No Man's Sky could be facing another legal battle - this time over the algorithm used in the game's procedural generation system.
No Man's Sky is getting closer to launching, but if an article in Dutch newspaper De Telegraaf is accurate, it may be facing another legal problem. The article was translated by a NeoGAF user, and concerns the procedural generation system used in the game.
Apparently the game uses something called the "Superformula," a mathmatical algorithm that was invented and patented by Johan Gielis, the Chief Research Officer of a company called Genicap. During an interview with Business Insider, Hello Games co-founder Sean Murray described the game's procedural generation system, and confirmed that the game uses the so-called "Superformula."
The interview says, "When Murray and the rest of the team plugged the Superformula into the game, it worked. Things that didn't have natural variety all of a sudden took on varied but still possible shapes. It was what they needed, or at least a major part of it."
While there's no confirmation that the final game uses the "Superformula," or that the convoluted maze that is patent law would even apply, the De Telegraaf quotes an attorney who felt that it could be a problem.

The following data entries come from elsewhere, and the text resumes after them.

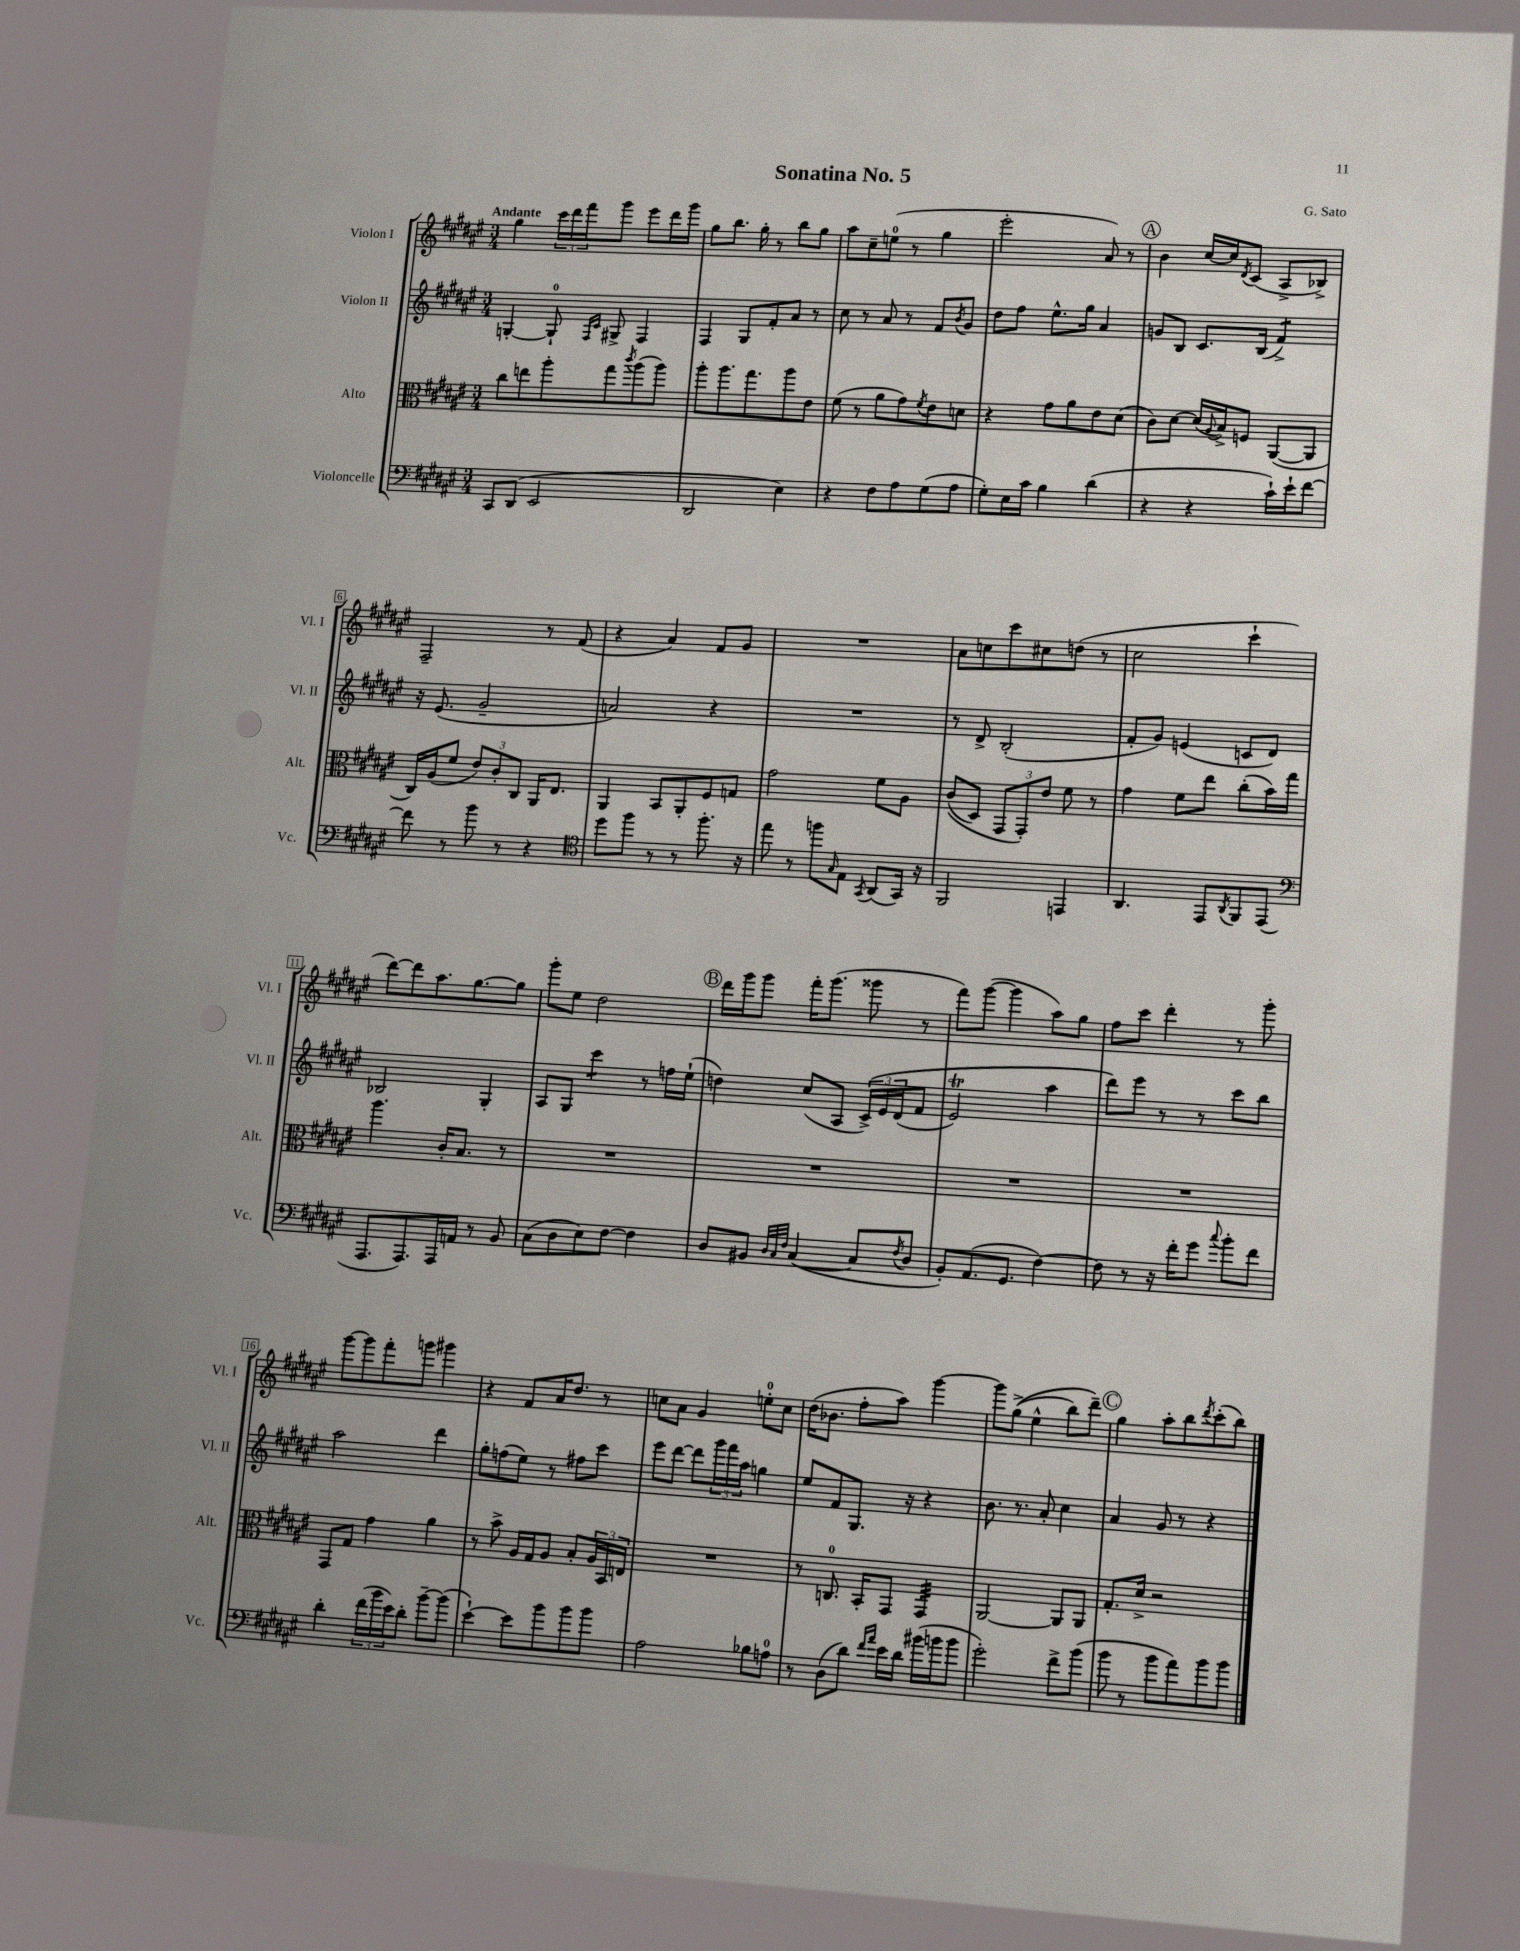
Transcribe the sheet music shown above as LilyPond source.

\header { title = "Sonatina No. 5" composer = "G. Sato" }
<<
\new StaffGroup <<
\new Staff = "s0" \with { instrumentName = "Violon I" shortInstrumentName = "Vl. I" } {
    \clef treble \key fis \major \numericTimeSignature \time 3/4 \tempo "Andante"
    gis''4 \tuplet 3/2 { cis'''16 dis'''16 fis'''16 } gis'''8 eis'''8 dis'''16 gis'''16 |
    gis''8 b''8. gis''16-. r8 b''8 gis''8 |
    ais''8 cis''8-- e''8-0( r8 gis''4 |
    eis'''2-. ais'8) r8 |
    \mark \markup { \circle "A" } b'4 cis''16~ cis''16 \acciaccatura { dis'8 } cis'8( ais8-> bes8->) |
    fis2-- r8 fis'8( |
    r4 ais'4) fis'8 gis'8 |
    R2. |
    ais'8 c''8 cis'''8 cis''8 d''8( r8 |
    cis''2 cis'''4-! |
    dis'''8~) dis'''8 ais''8. gis''8.~ gis''8 |
    gis'''8-. eis''8 dis''2 |
    \mark \markup { \circle "B" } dis'''16 gis'''16 gis'''8 fis'''16-. gis'''8.( gisis'''8 r8 |
    fis'''8) gis'''8~( gis'''4 ais''8) gis''8 |
    fis''8 cis'''8 dis'''4-. r8 gis'''8-. |
    gis'''8~ gis'''8 fis'''8-. g'''8 gis'''4 |
    r4 fis'8 ais'16 dis''8. r8 |
    c''8 ais'8 gis'4 e''8-0-. c''8 |
    dis''16( bes'8. fis''8-. ais''8) gis'''4~ |
    gis'''8 gis''8->(\( eis''4-^ b''8) dis'''8--\) |
    \mark \markup { \circle "C" } gis''4 ais''8-. b''8 \acciaccatura { dis'''8 } cis'''8-.( b''8) \bar "|." |
}
\new Staff = "s1" \with { instrumentName = "Violon II" shortInstrumentName = "Vl. II" } {
    \clef treble \key fis \major \numericTimeSignature \time 3/4
    g4~-. g8-0-! \grace { fis16 cis'16 } gis8-> fis4 |
    fis4 gis8 fis'8-. ais'8 r8 |
    cis''8 r8 ais'8 r8 fis'8 \acciaccatura { b'8 } gis'8 |
    dis''8 fis''8 eis''8.-^ gis''16 ais'4 |
    \mark \markup { \circle "A" } g'8 b8 cis'8. b16( fis'4:8->) |
    r16 eis'8.( gis'2-- |
    a'2) r4 |
    R2. |
    r8 dis'8-> b2-.( |
    fis'8-. gis'8) e'4( c'8 dis'8) |
    bes2 gis4-. |
    ais8 gis8 cis'''4:8 r8 f''16 eis''16-!( |
    \mark \markup { \circle "B" } d''4) cis''8( ais8 \tuplet 3/2 { cis'16->)\( eis'16 dis'16( } fis'8 |
    eis'2\trill) ais''4 |
    dis'''8\) eis'''8 r8 r8 cis'''8 b''8 |
    ais''2 dis'''4 |
    gis''8-. f''8( eis''8) r8 fis''8 cis'''8 |
    eis'''8 dis'''8~ dis'''8 \tuplet 3/2 { gis'''16 fis'''16 ais''16 } g''4 |
    eis''8 fis'8 gis8. r16 r4 |
    b'8. r8. ais'8-. cis''4 |
    \mark \markup { \circle "C" } ais'4 gis'8 r8 r4 \bar "|." |
}
\new Staff = "s2" \with { instrumentName = "Alto" shortInstrumentName = "Alt." } {
    \clef alto \key fis \major \numericTimeSignature \time 3/4
    cis''8 e''8 ais''8-. gis''8 \acciaccatura { cis'''8 } ais''8( ais''8) |
    ais''8-. ais''8. gis''8. ais''8 eis'8 |
    fis'8( r8 ais'8 gis'8) \acciaccatura { fis'8 } eis'8 d'8 |
    r4 gis'8 ais'8 eis'8 dis'8( |
    \mark \markup { \circle "A" } cis'8) dis'8~ dis'16( \appoggiatura { ais8 } b16->) f8 ais,8~( ais,8 |
    cis16) ais16( fis'8 \tuplet 3/2 { eis'8) cis'8-. cis8 } ais,16 eis8. |
    ais,4 b,8 ais,8-. fis8 g8 |
    gis'2 fis'8 ais8 |
    cis'8(\( dis8) \tuplet 3/2 { gis,8 gis,8-.\) eis'8 } fis'8 r8 |
    gis'4 fis'8 eis''8 cis''8-.( b'16) gis''16 |
    ais''4. cis'16-. b8. r8 |
    R2. |
    \mark \markup { \circle "B" } R2. |
    R2. |
    R2. |
    gis,8 gis8 gis'4 ais'4 |
    r8 b'8-> ais16 gis16 ais8 b8-. \tuplet 3/2 { ais16 b,16 e16 } |
    R2. |
    r8 c8.-0 b,16-. gis,8 gis,4:32 |
    ais,2~ ais,8 ais,8 |
    \mark \markup { \circle "C" } gis8.-. dis'16-> r2 \bar "|." |
}
\new Staff = "s3" \with { instrumentName = "Violoncelle" shortInstrumentName = "Vc." } {
    \clef bass \key fis \major \numericTimeSignature \time 3/4
    cis,8 dis,8( eis,2 |
    dis,2 eis4) |
    r4 fis8 ais8 gis8( ais8 |
    gis8-.) eis16 cis'16 b4 dis'4( |
    \mark \markup { \circle "A" } r4 r4 cis'16-!) eis'16-! fis'8~ |
    fis'8 r8 b'8 r8 r4 |
    \clef tenor dis''8 fis''8 r8 r8 fis''8.-. r16 |
    eis''8 r8 f''8 \grace { gis16 } eis8 \acciaccatura { gis,8 } ais,8( gis,16) r16 |
    fis,2 e,4 |
    ais,4. eis,8 \acciaccatura { ais,8 } fis,8 eis,8( |
    \clef bass ais,,8. ais,,8.) ais,,16 a,16 r8 b,8 |
    cis8( dis8 eis8) fis8~ fis4 |
    \mark \markup { \circle "B" } dis8 bis,8 \grace { dis32 cis32 fis32 } cis4~( cis8 \acciaccatura { fis8 } dis8 |
    b,8-.) ais,8.( gis,8. fis4~) |
    fis8 r8 r16 fis'16-. gis'8 \appoggiatura { cis''8 } b'8-. fis'8 |
    dis'4-. \tuplet 3/2 { fis'16( b'16 eis'16) } dis'8-. b'8~-- b'8( |
    eis'4~-!) eis'8 b'8 b'8 b'8 |
    ais2 bes8 a8-0 |
    r8 dis8( dis'8) \grace { fis'16 ais'16 } eis'16 dis'16 bis'16( b'16 b'8 |
    gis'2-.) fis'8-> b'8( |
    \mark \markup { \circle "C" } b'8 r8 b'8 ais'8) b'8 b'8 \bar "|." |
}
>>
>>
\layout { \context { \Score \override BarNumber.stencil = #(make-stencil-boxer 0.1 0.3 ly:text-interface::print) } }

Genicap spokesperson Jeroen Sparrow told the newspaper that "We don't want to stop the launch, but if the formula is used we'll need to have a talk." He also said that the company had not received a response to their attempts to contact Hello Games, and neither Sony nor Hello Games has spoken on the matter. However, it may be that rather than a court battle, Genicap will seek a dialogue and advice, as Sparrow said that his company is working on its own game and "it would be great if we could trade knowledge with Hello Games."
This could spell trouble for Hello Games, or it could be nothing more than background noise from a patent troll. We'll have to wait and see how it shakes out. Assuming no delays come from it, No Man's Sky is set to launch August 9 on PC and PS4.